Wahlwiederholung – Die Bundestagswahl 2021 war in Berlin teilweise verfassungswidrig

von Holger Gräf

Es war ein Skandal, der seinerzeit fast ungehört verhallte. Bereits Anfang 2022 hatte der damalige Bundeswahlleiter, Dr. Georg Thiel, die Wahl teilweise mit drastischen Äußerungen angefochten, so beispielsweise sinngemäß, dass die Bundesrepublik doch keine Bananenrepublik sei und es doch zu schaffen sein müsse, eine demokratische Bundestagswahl durchzuführen.

Wahlwiederholung der Bundestagswahl in Berlin

Das Wahldebakel vom 26. September 2021 könnte sinnbildlich für die Zerrüttung unserer Demokratie stehen. Vor zahlreichen Wahllokalen – vor allem in der Bundeshauptstadt – standen die Menschen Schlange, weil Stimmzettel nicht rechtzeitig angekommen waren. Als diese dann endlich vorlagen, stellte sich heraus, dass es teilweise die falschen waren oder falsch ausgegeben wurden. Zu jener Zeit hatten in Berlin gleich mehrere Wahlen stattgefunden, darunter die eigentliche Bundestagswahl, die Wahl zur Berliner Bürgerschaft sowie Kommunalwahlen. Dabei sind unterschiedliche Wahlberechtigungen hinsichtlich des Alters und der Nationalität zu beachten.

Hinzu kam, dass einige Wahllokale nicht pünktlich um 18:00 Uhr schlossen. Während die Hochrechnungen von den Medien bereits verkündet wurden, konnten Wähler noch ihre Kreuze machen.

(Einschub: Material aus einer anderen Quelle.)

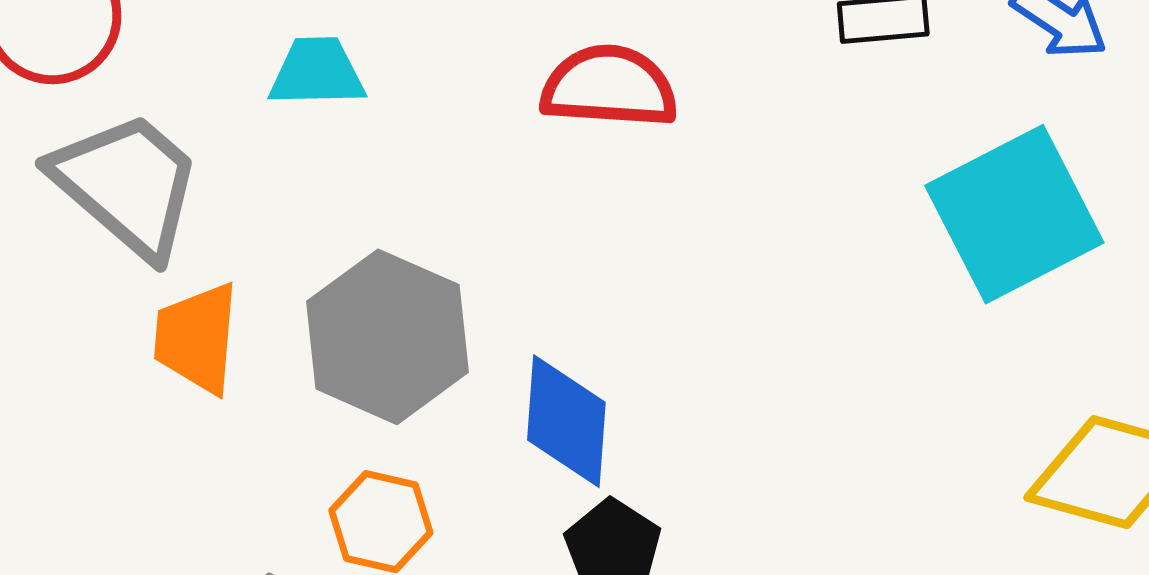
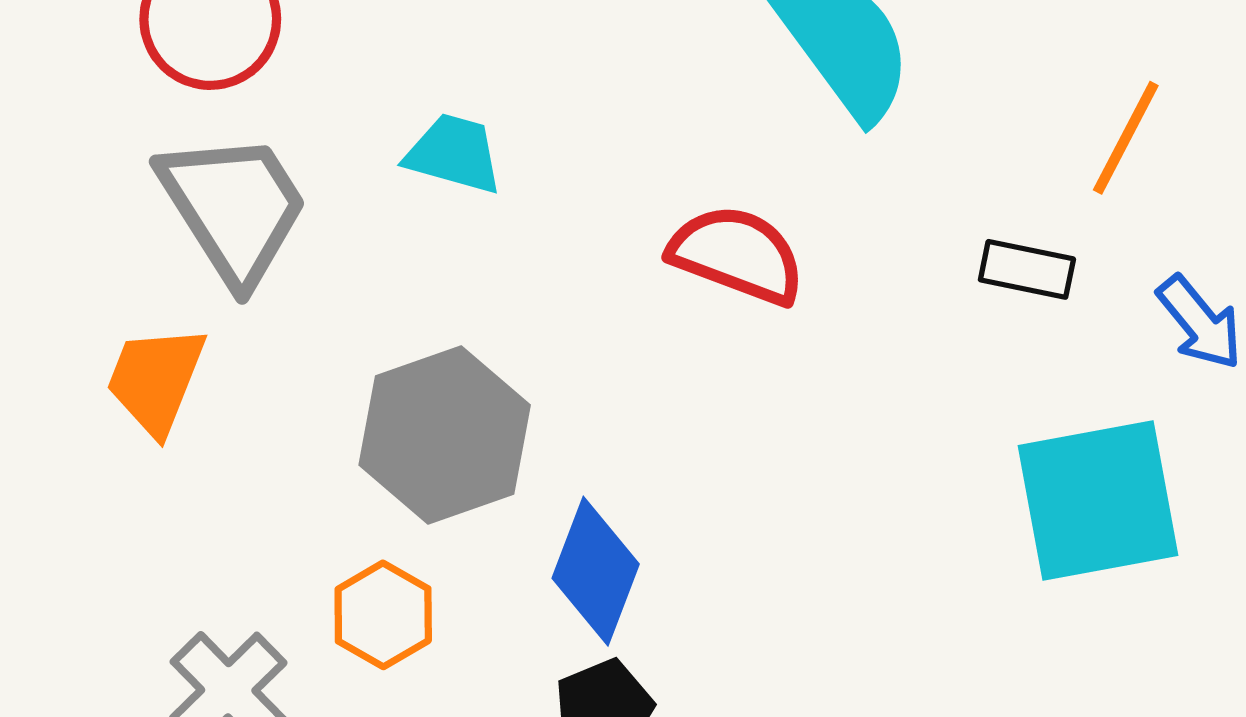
orange trapezoid: (197, 338) -> (156, 380), moved

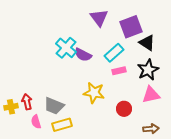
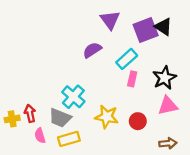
black triangle: (147, 43) -> (163, 27), moved
cyan cross: (66, 48) -> (73, 97), moved
purple semicircle: (83, 55) -> (92, 50), moved, turned 120
pink rectangle: (119, 71) -> (132, 79), turned -64
yellow star: (94, 93) -> (107, 117), moved

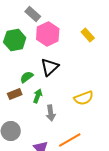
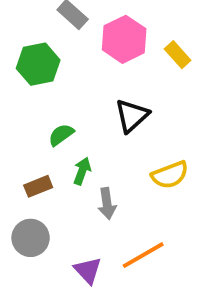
pink hexagon: (48, 34) -> (124, 39), moved
black triangle: (50, 67) -> (132, 116), moved
brown rectangle: (15, 94) -> (38, 186), moved

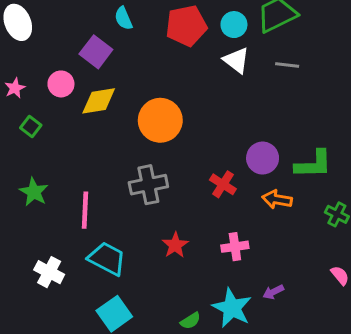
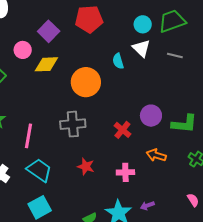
cyan semicircle: (123, 18) -> (118, 61), moved
red pentagon: (186, 26) -> (89, 19), moved
orange arrow: (277, 199) -> (156, 155), moved
red star: (175, 245) -> (86, 167), turned -30

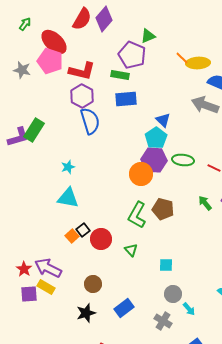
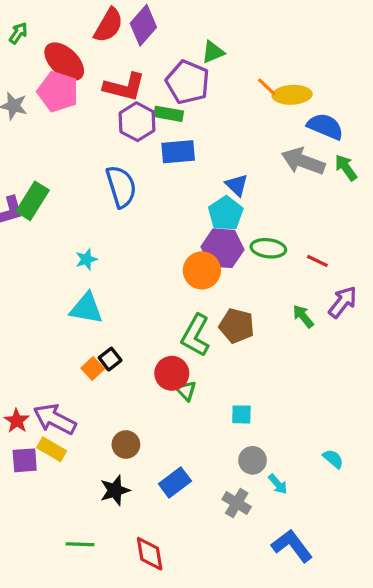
red L-shape: (82, 71) -> (124, 87), moved
purple hexagon: (82, 96) -> (137, 122), moved
red circle: (101, 239) -> (172, 373), moved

Dass es zu diesen Zuständen kam, ist die eine Seite, die andere ist, wie die Berliner Landeswahlleiterin, Petra Michaelis, damit umging. Sie sah eine demokratische Wahl grundsätzlich nicht gefährdet, obwohl nicht einmal klar war, wie viele Wählerstimmen keine Beachtung fanden.

Der Wahlprüfungsausschuss hatte seinerzeit dem Antrag des Bundeswahlleiters zähneknirschend zugestimmt, wollte die Wahl jedoch nur in 431 von 2256 Berliner Wahlbezirken wiederholen. Zu wenig, meinte die Union und klagte gegen den Beschluss des Bundestags vor dem Bundesverfassungsgericht. Ihrer Ansicht nach müsste die Wahl in mindestens 1.200 Wahlbezirken wiederholt werden. Das wäre fast die Hälfte Berlins.

Nun entschied das Bundesverfassungsgericht und ordnete eine Wahlwiederholung in 455 Wahlbezirken an. Obwohl man sich in den Mainstreammedien betont gelassen gibt, was die konkreten Auswirkungen auf den Bundestag, insbesondere die Partei DIE LINKE, angeht, könnten dennoch die 38 Sitze der Linkspartei gefährdet sein. Diese hatten seinerzeit die 5 %-Hürde mit 4,9 % knapp verpasst und waren nur aufgrund einer umstrittenen Grundmandatsregelung überhaupt in den Bundestag eingezogen. Die Regel besagt, dass eine Partei auch in den Bundestag einziehen kann, wenn sie mindestens drei Direktmandate errungen hat. Auf DIE LINKE traf das zu, doch mit Gregor Gysi und Gesine Lötzsch zogen auch zwei Direktkandidaten ein, die jetzt neu gewählt werden. Verfehlen sie ihre Direktmandate, werden gleich 38 Sitze im Bundestag frei, darunter auch jene Sitze des heutigen „Bündnis Sahra Wagenknecht“ (BSW). Es mag grotesk klingen, aber Wagenknecht & Co. müssen jetzt ausgerechnet auf die Beliebtheit jener ehemaligen Parteikollegen hoffen, die eher zu ihrer parteiinternen Gegnerschaft gehörten und besonders unter der Parteispaltung litten.

Nach dem Bundeswahlgesetz findet eine Wahlwiederholung spätestens 60 Tage nach der Feststellung statt. Rein rechnerisch wäre dies der 11. Februar 2024.